Energy Price Increase Solutions for Landlords


I'm going to share some solutions. There is a thermostat called “Time:o:stat” and I think it's a great product. And this could help you cap the amount of usage in HMOs - instead of allowing the tenants to keep the boiler on constantly, it boosts it for a certain period of time (30 or 60 minutes) and once done, it allows the boiler to cut off. What this does is if the tenant wants to switch the heating on again then some intervention from them is needed, meaning that they have to get up to press the boost button, to restart it for another hour.

Lots of tenants and landlords in HMOs keep their heating on constantly throughout the day - usually the tenant’s choice and not the landlord’s. With this thermostat - if the tenant goes out, and there's no one in the house to boost, that means that the building is not going to be using unnecessary gas [and costs are saved.]

So with regards to the gas, I'm going to keep implementing and keep pushing the Time:o:stat thermostats. While there are other products out there like Hive etc., the good thing with Time:o:stat is that there are mobile apps which allow you to see what's going on in the property. I should mention that it's illegal to fully control the thermostat but if you put it in certain times where it is allowed and it gives sufficient heat throughout the day, then that's not an issue. As long as the building can get up to a certain level of degrees. 

Electric Sub Meters for Landlords

Another product I've used in one of my HMOs is the Metro Prepaid electric sub meters. Those that have followed my journey for quite a while will notice that I've been using electric sub meters in all or a large majority of my HMOs and all the rooms in those HMOs have their own energy supply or their own electricity sub meter. The reason why is because I want to make sure that the tenants are responsible for their own energy consumption. 

I've gone through lots of testing models throughout my property journey and life, and I found that the more that you give the tenant - the more that they will abuse. If they're not paying for it, they have no responsibility for it. That's quite a broad claim but it's definitely something that is true.
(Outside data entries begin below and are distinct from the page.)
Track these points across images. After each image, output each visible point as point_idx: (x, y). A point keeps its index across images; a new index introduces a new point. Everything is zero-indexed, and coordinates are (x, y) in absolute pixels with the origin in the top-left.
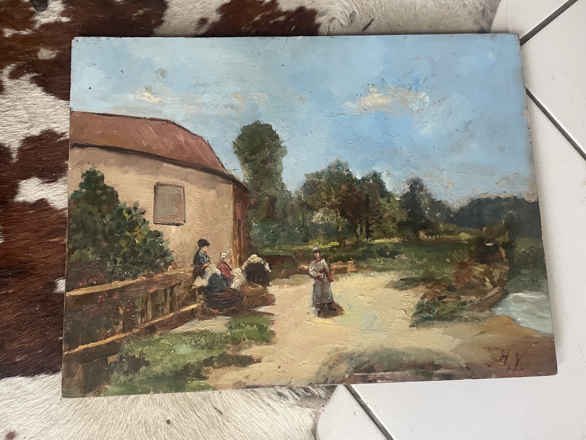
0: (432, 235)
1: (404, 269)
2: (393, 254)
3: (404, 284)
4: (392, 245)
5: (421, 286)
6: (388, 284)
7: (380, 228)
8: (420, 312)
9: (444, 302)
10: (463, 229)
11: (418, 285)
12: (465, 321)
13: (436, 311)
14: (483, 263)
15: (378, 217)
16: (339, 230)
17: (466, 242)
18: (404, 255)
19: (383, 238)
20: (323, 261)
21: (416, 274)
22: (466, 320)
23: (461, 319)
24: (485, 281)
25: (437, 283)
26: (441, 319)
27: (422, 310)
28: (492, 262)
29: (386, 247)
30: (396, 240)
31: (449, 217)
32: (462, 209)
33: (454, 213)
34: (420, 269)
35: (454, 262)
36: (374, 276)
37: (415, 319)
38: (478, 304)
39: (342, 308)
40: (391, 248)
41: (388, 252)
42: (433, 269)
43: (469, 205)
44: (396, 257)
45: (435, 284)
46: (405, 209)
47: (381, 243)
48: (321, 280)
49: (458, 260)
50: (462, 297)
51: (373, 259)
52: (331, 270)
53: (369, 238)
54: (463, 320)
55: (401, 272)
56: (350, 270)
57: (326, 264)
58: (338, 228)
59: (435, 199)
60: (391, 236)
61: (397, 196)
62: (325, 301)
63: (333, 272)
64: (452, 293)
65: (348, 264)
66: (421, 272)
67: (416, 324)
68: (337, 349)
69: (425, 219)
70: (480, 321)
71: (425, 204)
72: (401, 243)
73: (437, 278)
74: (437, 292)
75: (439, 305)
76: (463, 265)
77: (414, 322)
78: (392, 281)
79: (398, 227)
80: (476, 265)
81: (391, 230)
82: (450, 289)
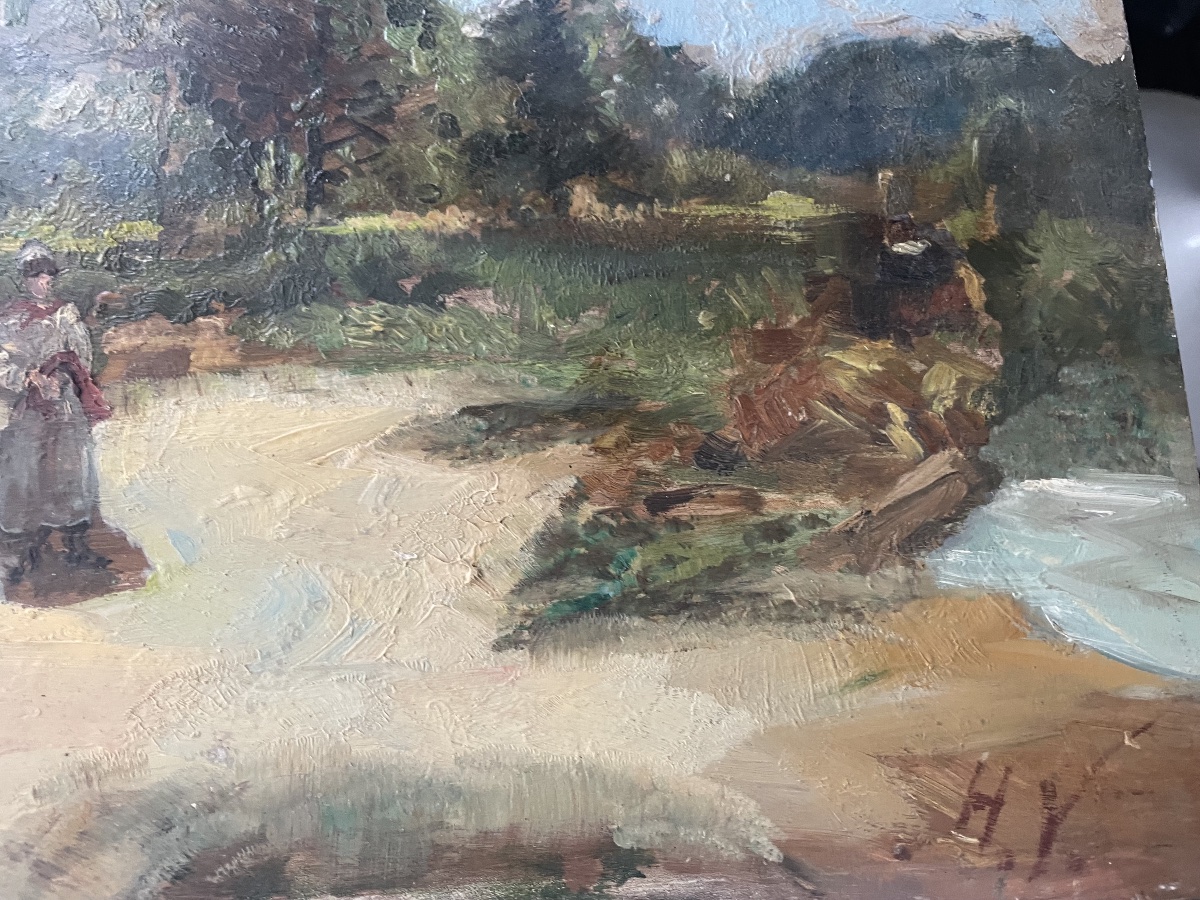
0: (630, 199)
1: (486, 359)
2: (435, 287)
3: (478, 430)
4: (434, 245)
5: (562, 445)
6: (400, 433)
7: (380, 163)
8: (556, 572)
9: (676, 524)
10: (784, 177)
11: (549, 439)
12: (780, 619)
13: (636, 564)
14: (873, 336)
15: (370, 110)
16: (167, 169)
17: (794, 234)
18: (490, 292)
19: (386, 209)
20: (68, 313)
21: (541, 383)
22: (788, 614)
23: (760, 608)
24: (883, 417)
25: (648, 425)
26: (662, 607)
27: (567, 559)
28: (922, 330)
29: (402, 254)
30: (455, 220)
31: (712, 117)
32: (778, 86)
33: (738, 100)
34: (562, 359)
35: (735, 331)
36: (328, 394)
37: (523, 607)
38: (851, 532)
39: (139, 551)
40: (426, 261)
41: (409, 276)
42: (629, 361)
43: (815, 66)
44: (450, 302)
45: (636, 434)
46: (501, 80)
47: (379, 235)
48: (47, 408)
49: (754, 320)
50: (770, 496)
51: (329, 310)
52: (101, 359)
53: (318, 210)
54: (774, 613)
55: (468, 374)
56: (205, 361)
57: (80, 330)
58: (164, 156)
59: (651, 38)
60: (428, 199)
61: (471, 17)
62: (56, 518)
63: (115, 369)
64: (722, 480)
65: (197, 331)
66: (571, 373)
67: (526, 635)
68: (88, 773)
69: (599, 127)
70: (859, 617)
71: (600, 58)
72: (477, 234)
73: (647, 404)
74: (642, 473)
75: (651, 537)
76: (776, 344)
77: (518, 620)
78: (417, 419)
79: (467, 159)
80: (843, 346)
81: (429, 173)
82: (713, 457)
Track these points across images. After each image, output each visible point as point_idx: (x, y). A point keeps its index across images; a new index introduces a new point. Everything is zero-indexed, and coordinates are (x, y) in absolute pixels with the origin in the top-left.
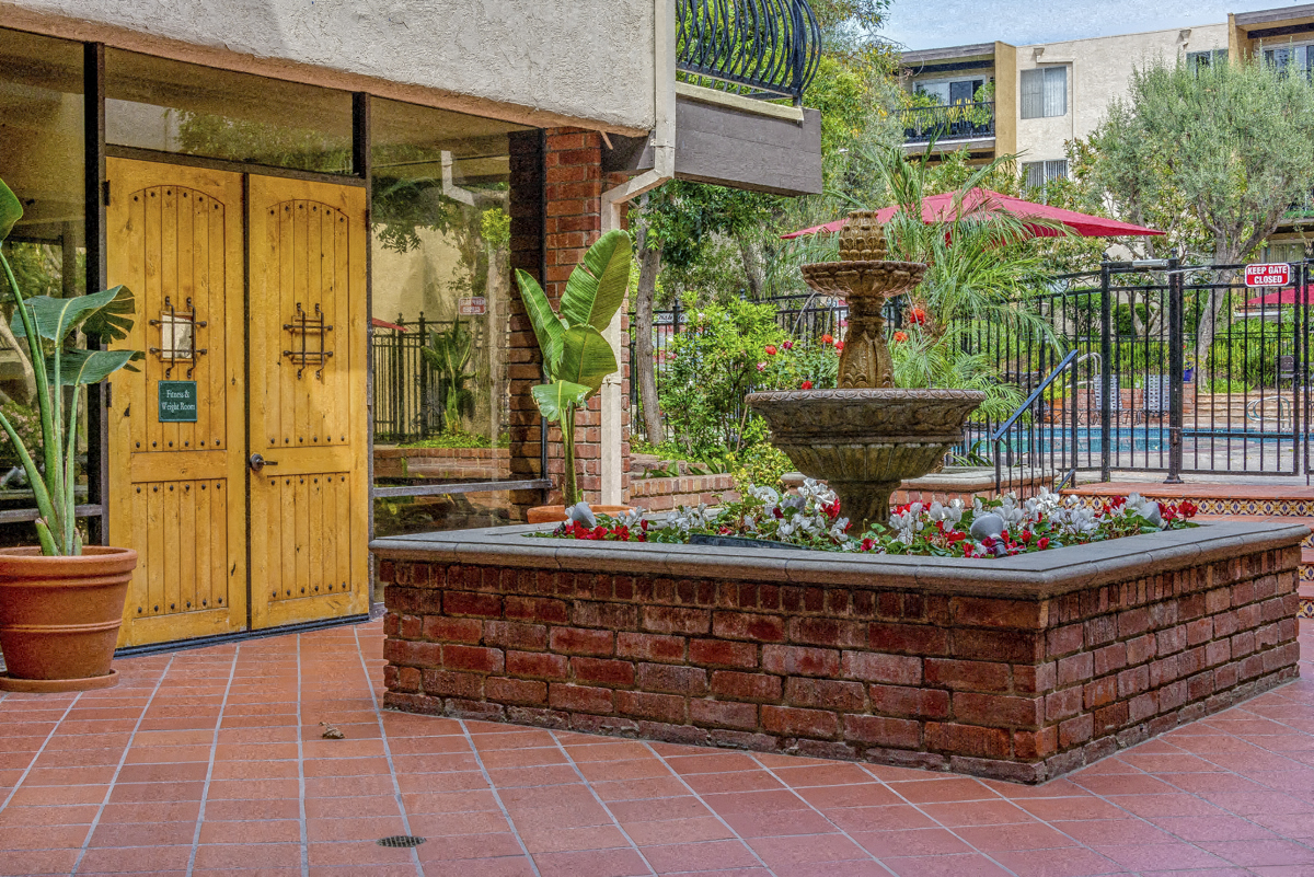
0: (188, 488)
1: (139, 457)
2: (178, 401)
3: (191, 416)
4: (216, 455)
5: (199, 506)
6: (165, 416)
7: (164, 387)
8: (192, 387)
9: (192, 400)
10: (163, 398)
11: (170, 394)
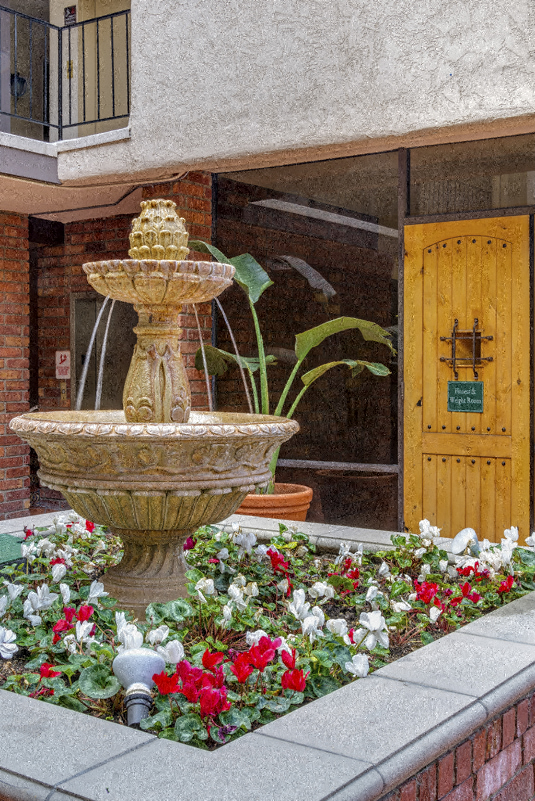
0: (473, 462)
1: (429, 437)
2: (465, 397)
3: (477, 408)
4: (500, 439)
5: (483, 475)
6: (453, 407)
7: (452, 386)
8: (479, 387)
9: (479, 395)
10: (451, 393)
11: (457, 391)
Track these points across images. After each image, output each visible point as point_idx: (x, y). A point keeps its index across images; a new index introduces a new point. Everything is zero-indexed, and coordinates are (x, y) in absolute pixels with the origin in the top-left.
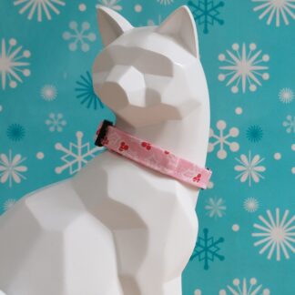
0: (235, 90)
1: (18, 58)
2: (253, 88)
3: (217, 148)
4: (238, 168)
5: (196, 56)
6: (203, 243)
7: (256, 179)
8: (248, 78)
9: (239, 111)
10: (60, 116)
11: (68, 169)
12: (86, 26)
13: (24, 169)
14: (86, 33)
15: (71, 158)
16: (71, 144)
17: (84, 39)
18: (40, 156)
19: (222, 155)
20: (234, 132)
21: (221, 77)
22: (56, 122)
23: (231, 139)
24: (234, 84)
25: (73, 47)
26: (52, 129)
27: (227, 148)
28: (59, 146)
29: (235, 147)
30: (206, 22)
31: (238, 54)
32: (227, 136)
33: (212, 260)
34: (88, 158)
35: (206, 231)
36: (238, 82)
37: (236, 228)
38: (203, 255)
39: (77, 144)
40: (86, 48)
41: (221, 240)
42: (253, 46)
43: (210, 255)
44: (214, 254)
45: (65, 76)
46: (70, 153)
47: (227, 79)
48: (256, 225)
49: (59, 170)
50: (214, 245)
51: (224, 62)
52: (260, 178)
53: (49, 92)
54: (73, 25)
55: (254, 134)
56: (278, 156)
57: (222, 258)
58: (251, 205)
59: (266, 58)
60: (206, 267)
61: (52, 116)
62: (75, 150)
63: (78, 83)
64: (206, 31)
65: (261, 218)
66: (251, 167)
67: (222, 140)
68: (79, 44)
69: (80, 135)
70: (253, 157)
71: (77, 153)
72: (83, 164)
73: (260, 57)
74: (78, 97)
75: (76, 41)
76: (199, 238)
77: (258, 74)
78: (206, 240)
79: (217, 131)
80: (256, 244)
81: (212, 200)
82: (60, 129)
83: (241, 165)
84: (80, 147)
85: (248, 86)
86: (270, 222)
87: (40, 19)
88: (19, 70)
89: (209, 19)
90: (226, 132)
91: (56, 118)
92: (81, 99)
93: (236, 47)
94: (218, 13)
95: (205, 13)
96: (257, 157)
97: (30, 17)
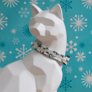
2: (82, 30)
4: (76, 57)
5: (62, 20)
6: (64, 82)
7: (83, 61)
8: (80, 27)
9: (77, 37)
10: (17, 39)
11: (20, 57)
12: (26, 9)
13: (5, 57)
14: (26, 11)
15: (21, 53)
16: (21, 48)
17: (25, 13)
18: (11, 52)
19: (71, 52)
20: (75, 45)
21: (71, 26)
22: (16, 41)
23: (74, 47)
24: (75, 28)
25: (22, 16)
26: (15, 44)
27: (73, 50)
28: (17, 49)
29: (75, 49)
31: (77, 18)
33: (68, 88)
34: (27, 53)
35: (66, 78)
36: (77, 28)
37: (76, 77)
38: (64, 86)
40: (26, 16)
41: (71, 81)
42: (82, 16)
44: (68, 85)
45: (19, 26)
46: (20, 51)
48: (82, 76)
50: (68, 82)
51: (72, 21)
53: (14, 31)
54: (22, 9)
55: (82, 45)
57: (71, 87)
58: (81, 69)
59: (86, 20)
60: (66, 90)
61: (15, 39)
62: (22, 51)
66: (81, 56)
68: (24, 15)
69: (24, 45)
72: (25, 56)
73: (84, 19)
74: (23, 33)
75: (23, 14)
76: (63, 80)
77: (83, 25)
78: (66, 81)
79: (69, 44)
80: (82, 82)
81: (67, 67)
82: (17, 44)
83: (77, 55)
84: (24, 49)
85: (80, 29)
86: (87, 75)
87: (11, 7)
88: (4, 24)
89: (67, 7)
90: (73, 44)
91: (16, 40)
92: (25, 33)
93: (76, 16)
94: (70, 5)
95: (66, 5)
96: (83, 53)
97: (7, 6)
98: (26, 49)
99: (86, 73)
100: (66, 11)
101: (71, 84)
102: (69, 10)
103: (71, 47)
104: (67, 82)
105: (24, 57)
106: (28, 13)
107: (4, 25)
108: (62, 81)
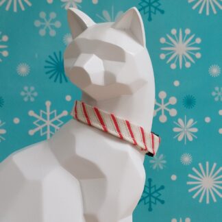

If tenants think that the rent is all inclusive and there's no fair usage clause in your policy, they will just assume that they can use as and when they want, how they want and as much as they want. 

For example, they will keep the thermostat on at 30 degrees and let the house absolutely cook and you'll find is that instead of turning the thermostat down or the boiler off, they would prefer to have the windows and the doors open - which means all the heat (money) they're using for the house just flows out of the windows. It's crazy. 

With regards to electricity, I've been using prepaid electricity meters called Metro Prepaid meters. These are prepaid electric sub meters that can be retrofitted to your property. So if you're worried about the energy bills going up by 700 pounds a year, etc. And you're worried that this is only the start and it could continue to increase, perhaps you may want to start putting in a measure where each of the rooms have their own electric sub meter. 

Now, there's pros and cons to this. The pros are from the landlord’s point of view that you're no longer in control of the tenants going out leaving their appliances on etc. With the electric sub meters, if they decide to run a heater in their room for 24 hours, they now pay for it - resulting in careful electricity usage.  


The reason why you should implement these electricity sub meters and thermostats is because you'll no longer be worried about how much the building is using because of those measures in place. I hope this information resonated with you if you've got an all inclusive model. There are measures out there.